“Lu ngga salah sewa mobil? Kan kita cuma berangkat berdua, ngapain sewa mobil 3 baris kursi begini?”
“Ihhh... ini tuh udah yang paling murah Gus, ngga apa-apa kan?”
“Ya.. ngga apa-apa sih, tapi kita kaya bukan mau ngedate, berasa liburan keluarga.”
“Hahahahaha, udah ayo ah jalan.”
Pagi ini, gue dan Alina akan berangkat menuju salah satu tempat wisata di Lembang, Bandung. Perjalanan ini memang sudah kami rencanakan sejak lama dan biasanya hanya akan jadi wacana semata, namun semuanya hari ini menjadi nyata. Berbekal dengan uang tiga ratus ribu yang berdiam di dompet gue, semula gue menolak ajakan Alina untuk bepergian ke luar kota yang tentunya akan menghabiskan banyak biaya. Alina terus memaksa, dan suka rela menjadi donatur dalam acara ini.
Kami mengunjungi sebuah perkebunan teh, menaiki bukit-bukit kecil, berbincang dengan beberapa petani di sana dan juga mampir makan mie instan panas di sebuah warung kecil. Alina nampak menikmati sekali perjalanannya kali ini, tingkahnya persis seperti anak kecil yang diberikan mainan baru.
“Gus, abis ini kita kemana lagi?”
“Lu belum capek?”
“Belum ihhh, gue masih pengen jalan-jalan sebelum jam sewa mobilnya habis hehe.”
“Ya lu enak tinggal duduk, gue yang nyetir pegel nih, ngga ada toleransi nya lu, pijitin kek.”
“Kalau minta pijitinnya sekarang harus bayar, kecuali kalau nanti lu jadi suami gue baru gratis!”
“Uhukk uhukkk!”
Tenggorokan gue mendadak tersedak, memuntahkan sebagian kopi yang sudah hampir masuk ke perut gue.
“Kenapa lu Gus?”
“Engga, ngga apa-apa. Lu tadi ngomong apa?”
“Kalau nanti lu jadi suami gue baru gratis pijitannya.”
“Nah itu! Itu yang bikin gue kesedak tadi. Emang lu mau jadi istri gue?”
“Liat gimana nanti!

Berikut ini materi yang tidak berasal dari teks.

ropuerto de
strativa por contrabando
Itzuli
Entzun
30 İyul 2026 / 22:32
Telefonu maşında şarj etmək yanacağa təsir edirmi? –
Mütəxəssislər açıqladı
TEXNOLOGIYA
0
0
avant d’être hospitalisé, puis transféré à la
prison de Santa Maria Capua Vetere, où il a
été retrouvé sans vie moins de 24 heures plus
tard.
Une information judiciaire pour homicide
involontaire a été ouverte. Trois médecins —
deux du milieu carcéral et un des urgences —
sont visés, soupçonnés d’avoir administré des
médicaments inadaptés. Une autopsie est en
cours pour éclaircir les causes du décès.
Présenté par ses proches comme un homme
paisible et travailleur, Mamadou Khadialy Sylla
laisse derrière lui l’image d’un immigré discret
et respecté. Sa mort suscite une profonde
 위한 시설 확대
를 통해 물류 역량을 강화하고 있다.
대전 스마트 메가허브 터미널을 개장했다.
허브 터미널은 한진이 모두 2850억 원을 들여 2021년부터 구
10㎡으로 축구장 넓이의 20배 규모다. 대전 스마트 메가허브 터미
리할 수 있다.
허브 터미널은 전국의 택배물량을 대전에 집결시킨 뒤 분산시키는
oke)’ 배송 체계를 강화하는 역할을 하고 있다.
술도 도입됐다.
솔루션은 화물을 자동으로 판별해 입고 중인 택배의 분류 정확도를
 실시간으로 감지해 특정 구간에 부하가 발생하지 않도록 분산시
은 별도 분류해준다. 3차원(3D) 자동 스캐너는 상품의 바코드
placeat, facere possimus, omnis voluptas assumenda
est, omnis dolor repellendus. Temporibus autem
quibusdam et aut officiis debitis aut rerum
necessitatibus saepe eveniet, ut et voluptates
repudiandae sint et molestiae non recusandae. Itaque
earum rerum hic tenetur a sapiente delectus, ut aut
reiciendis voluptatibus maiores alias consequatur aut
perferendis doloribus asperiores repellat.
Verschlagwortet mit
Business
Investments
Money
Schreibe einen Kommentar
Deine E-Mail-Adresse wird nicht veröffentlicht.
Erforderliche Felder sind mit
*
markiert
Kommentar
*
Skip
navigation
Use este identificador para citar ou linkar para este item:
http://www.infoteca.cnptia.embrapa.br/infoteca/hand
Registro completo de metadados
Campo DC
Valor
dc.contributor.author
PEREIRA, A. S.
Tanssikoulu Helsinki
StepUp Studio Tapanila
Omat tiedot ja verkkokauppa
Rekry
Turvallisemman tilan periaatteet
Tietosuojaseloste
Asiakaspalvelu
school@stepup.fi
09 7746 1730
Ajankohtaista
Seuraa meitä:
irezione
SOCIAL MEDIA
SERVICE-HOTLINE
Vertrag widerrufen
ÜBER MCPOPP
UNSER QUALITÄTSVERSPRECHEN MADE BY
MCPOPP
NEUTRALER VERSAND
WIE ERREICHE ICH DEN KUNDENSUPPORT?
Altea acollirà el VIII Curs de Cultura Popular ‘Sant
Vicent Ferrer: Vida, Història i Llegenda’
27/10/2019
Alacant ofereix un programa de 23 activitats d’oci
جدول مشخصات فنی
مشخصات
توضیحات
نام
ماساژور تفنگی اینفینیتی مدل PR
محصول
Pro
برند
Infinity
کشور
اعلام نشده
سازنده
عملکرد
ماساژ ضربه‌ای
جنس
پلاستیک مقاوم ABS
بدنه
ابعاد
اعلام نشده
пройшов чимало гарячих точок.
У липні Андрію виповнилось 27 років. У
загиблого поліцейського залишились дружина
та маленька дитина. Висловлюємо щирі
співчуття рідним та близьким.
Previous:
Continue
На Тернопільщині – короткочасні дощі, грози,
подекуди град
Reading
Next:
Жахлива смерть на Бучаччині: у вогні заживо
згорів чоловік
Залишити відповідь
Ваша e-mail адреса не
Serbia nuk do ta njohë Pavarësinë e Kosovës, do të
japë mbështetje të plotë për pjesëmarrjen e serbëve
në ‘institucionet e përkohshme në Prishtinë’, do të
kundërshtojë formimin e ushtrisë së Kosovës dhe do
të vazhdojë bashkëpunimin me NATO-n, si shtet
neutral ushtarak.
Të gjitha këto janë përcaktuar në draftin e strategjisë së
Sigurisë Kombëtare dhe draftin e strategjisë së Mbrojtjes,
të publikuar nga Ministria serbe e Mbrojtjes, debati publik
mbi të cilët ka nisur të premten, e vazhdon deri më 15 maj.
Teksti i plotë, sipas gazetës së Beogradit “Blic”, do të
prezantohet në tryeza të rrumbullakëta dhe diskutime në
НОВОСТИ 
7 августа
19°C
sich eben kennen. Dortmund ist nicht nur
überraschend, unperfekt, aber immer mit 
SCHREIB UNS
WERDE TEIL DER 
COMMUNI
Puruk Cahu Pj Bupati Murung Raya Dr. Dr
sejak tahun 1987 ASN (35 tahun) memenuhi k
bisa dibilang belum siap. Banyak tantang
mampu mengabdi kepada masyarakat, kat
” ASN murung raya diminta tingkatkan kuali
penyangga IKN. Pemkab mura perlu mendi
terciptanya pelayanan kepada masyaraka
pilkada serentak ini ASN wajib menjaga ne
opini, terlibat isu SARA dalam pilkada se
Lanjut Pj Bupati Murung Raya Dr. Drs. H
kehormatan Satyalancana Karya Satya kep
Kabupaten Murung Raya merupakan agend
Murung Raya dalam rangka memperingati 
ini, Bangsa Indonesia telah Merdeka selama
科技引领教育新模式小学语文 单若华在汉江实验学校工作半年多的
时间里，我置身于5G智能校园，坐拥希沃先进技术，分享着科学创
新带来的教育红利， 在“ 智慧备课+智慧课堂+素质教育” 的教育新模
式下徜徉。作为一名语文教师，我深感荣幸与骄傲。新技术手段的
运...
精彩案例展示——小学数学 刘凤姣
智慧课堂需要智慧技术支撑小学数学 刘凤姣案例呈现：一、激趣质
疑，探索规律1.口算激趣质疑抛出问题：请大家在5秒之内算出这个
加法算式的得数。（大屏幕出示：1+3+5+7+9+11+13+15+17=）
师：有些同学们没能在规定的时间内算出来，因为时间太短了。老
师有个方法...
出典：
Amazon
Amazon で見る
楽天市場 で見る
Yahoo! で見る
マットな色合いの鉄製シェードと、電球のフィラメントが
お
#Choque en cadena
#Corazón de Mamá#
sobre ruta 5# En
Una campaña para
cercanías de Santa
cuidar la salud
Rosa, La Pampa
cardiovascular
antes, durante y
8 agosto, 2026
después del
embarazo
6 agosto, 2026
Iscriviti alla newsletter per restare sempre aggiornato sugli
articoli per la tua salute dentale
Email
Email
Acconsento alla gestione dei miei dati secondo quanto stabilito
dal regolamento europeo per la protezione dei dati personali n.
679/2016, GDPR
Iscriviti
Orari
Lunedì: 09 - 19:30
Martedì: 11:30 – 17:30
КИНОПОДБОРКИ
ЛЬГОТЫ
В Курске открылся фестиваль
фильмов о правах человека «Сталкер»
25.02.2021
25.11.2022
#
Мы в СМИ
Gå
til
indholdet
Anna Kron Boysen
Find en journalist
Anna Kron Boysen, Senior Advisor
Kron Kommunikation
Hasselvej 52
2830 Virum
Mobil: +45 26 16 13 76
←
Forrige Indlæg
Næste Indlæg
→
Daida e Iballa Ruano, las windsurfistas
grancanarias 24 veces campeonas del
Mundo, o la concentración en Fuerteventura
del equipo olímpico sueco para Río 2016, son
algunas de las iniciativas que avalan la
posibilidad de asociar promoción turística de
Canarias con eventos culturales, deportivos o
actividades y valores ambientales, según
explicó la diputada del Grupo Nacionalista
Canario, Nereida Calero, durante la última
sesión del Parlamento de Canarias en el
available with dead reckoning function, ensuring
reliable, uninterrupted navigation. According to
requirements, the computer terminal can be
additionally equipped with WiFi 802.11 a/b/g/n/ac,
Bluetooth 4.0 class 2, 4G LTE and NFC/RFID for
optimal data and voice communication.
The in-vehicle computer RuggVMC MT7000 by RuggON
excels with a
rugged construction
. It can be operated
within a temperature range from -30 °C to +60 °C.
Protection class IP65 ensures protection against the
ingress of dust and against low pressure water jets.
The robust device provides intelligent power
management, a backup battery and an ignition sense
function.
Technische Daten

Hahahaha.”
Semakin gue mengenal Alina, semakin gue dibuat penasaran olehnya. Perempuan satu ini jelas berbeda dengan mantan pacar gue sebelumnya. Di awal masa pendekatan seperti ini, Alina benar-benar menunjukkan dia apa adanya, tanpa drama, tanpa ingin diperlakukan bak cinderella, semuanya terlihat natural dan mempesona.
Sikap periangnya ternyata tidak sebanding dengan beban kesedihan yang sedang Alina alami. Setelah melalui obrolan panjang dan lebih mendalam, gue akhirnya tahu mengapa perempuan ini begitu menikmati masa liburannya. Gue semakin terkagum-kagum dengan kepribadiannya, di tengah karirnya yang sedang di ujung tanduk, ia masih bisa tersenyum, tidak nampak sedikit pun aura kesedihan yang terpancar dari wajahnya.